We’ll come back to that in a minute in terms of what Christ has done. So God has shown his wisdom in revealing in Scripture about himself, about us, about his ways, and about our sin and need. And then moving on very much from that, God has also displayed his wisdom, the magnificence of his wisdom, ultimately in salvation, what he has done for us in Christ.

And there’s so many verses we could look at, but I want to look in particular at 1 Corinthians 1, verse 30, because it’s so opposite to what we’re thinking about this evening. 1 Corinthians 1, verse 30, where we read there, it is because of him that you are in Christ Jesus, who has become for us wisdom from God, that is, our righteousness, holiness, and redemption. This is a truly magnificent verse that just goes into, just sums up so succinctly what Christ being the wisdom of God actually means.

First of all, he is our righteousness, and that’s echoing the teaching in Jeremiah of the Lord, our righteousness. So how is it that the Lord himself, the Lord Jesus, is our righteousness? Well, we see from the book of Romans that none of us is righteous. There is not one of us who’s righteous.

We read that in Romans 3. In fact, really the whole, the first three chapters of Romans spells out that regardless of our background, whether we have a lot of spiritual privileges, as David was sharing with us this morning, as the Pharisees had, or whether we are out-and-out pagans, then none of us is righteous before God. All have sinned and fallen short of his glory. And we need what theologians call an alien righteousness, a righteousness that is apart from the law, that is apart from anything that we could do.

+---+

▸ Work instructions:
[a] In the sermon excerpt, what do theologians call the righteousness that we need?
[b] From the sermon excerpt, quote the stretch from "We read that" through "we could do.".

▸ Data block:
+---+

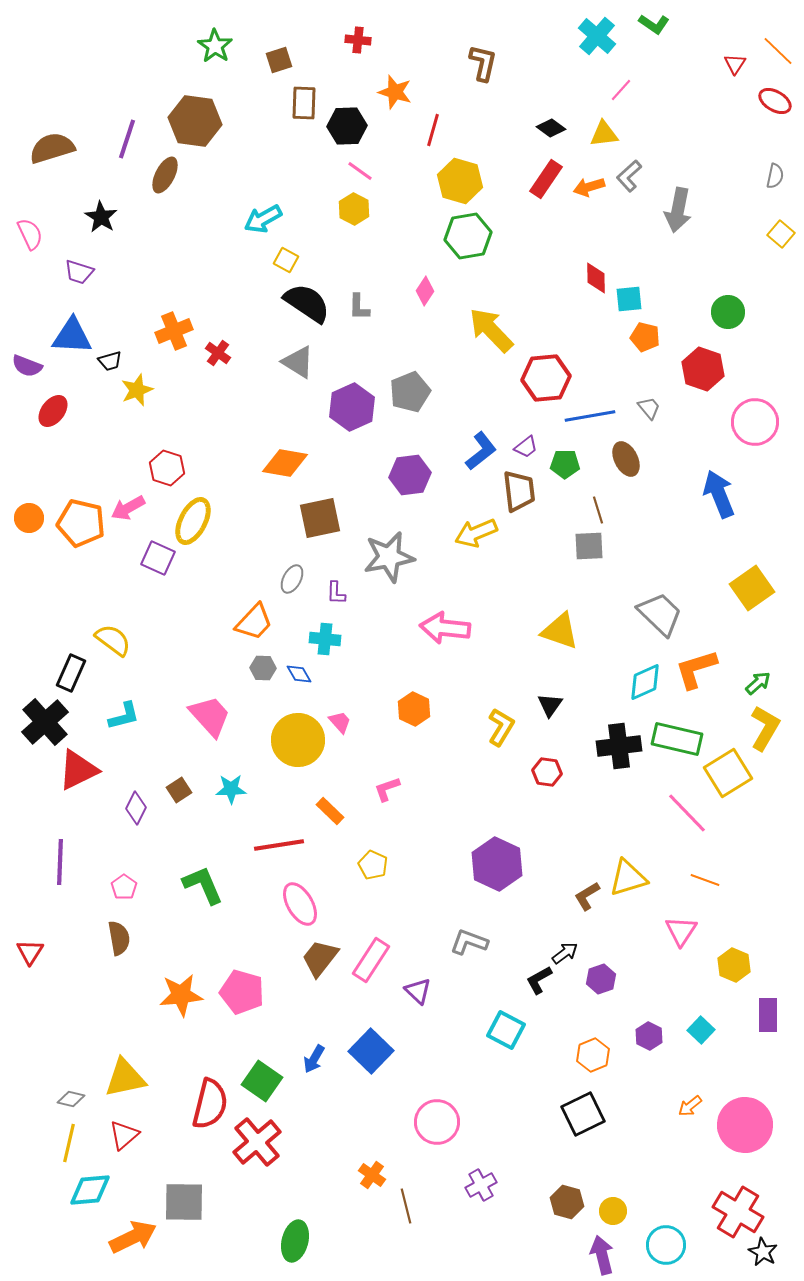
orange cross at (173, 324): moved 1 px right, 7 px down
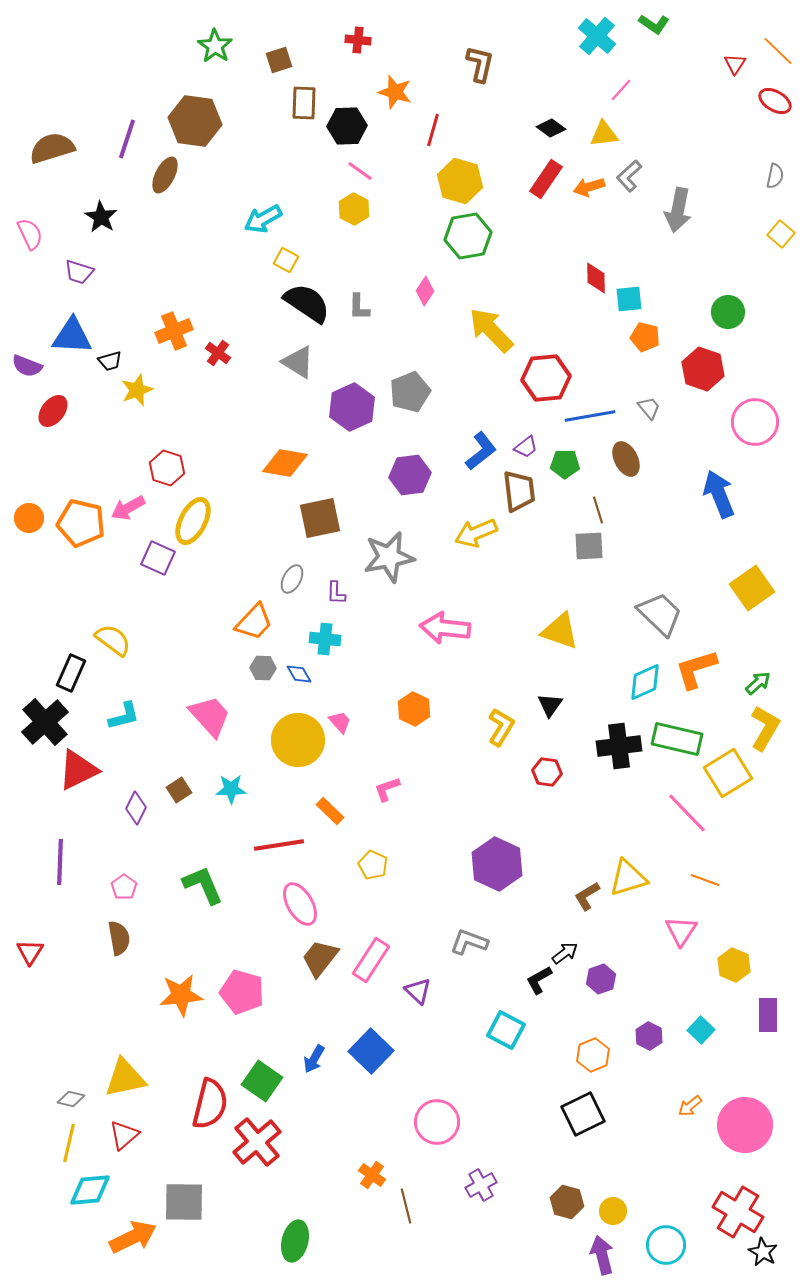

+---+

▸ Answers to the problems:
[a] An alien righteousness.

[b]
We read that in Romans 3. In fact, really the whole, the first three chapters of Romans spells out that regardless of our background, whether we have a lot of spiritual privileges, as David was sharing with us this morning, as the Pharisees had, or whether we are out-and-out pagans, then none of us is righteous before God. All have sinned and fallen short of his glory. And we need what theologians call an alien righteousness, a righteousness that is apart from the law, that is apart from anything that we could do.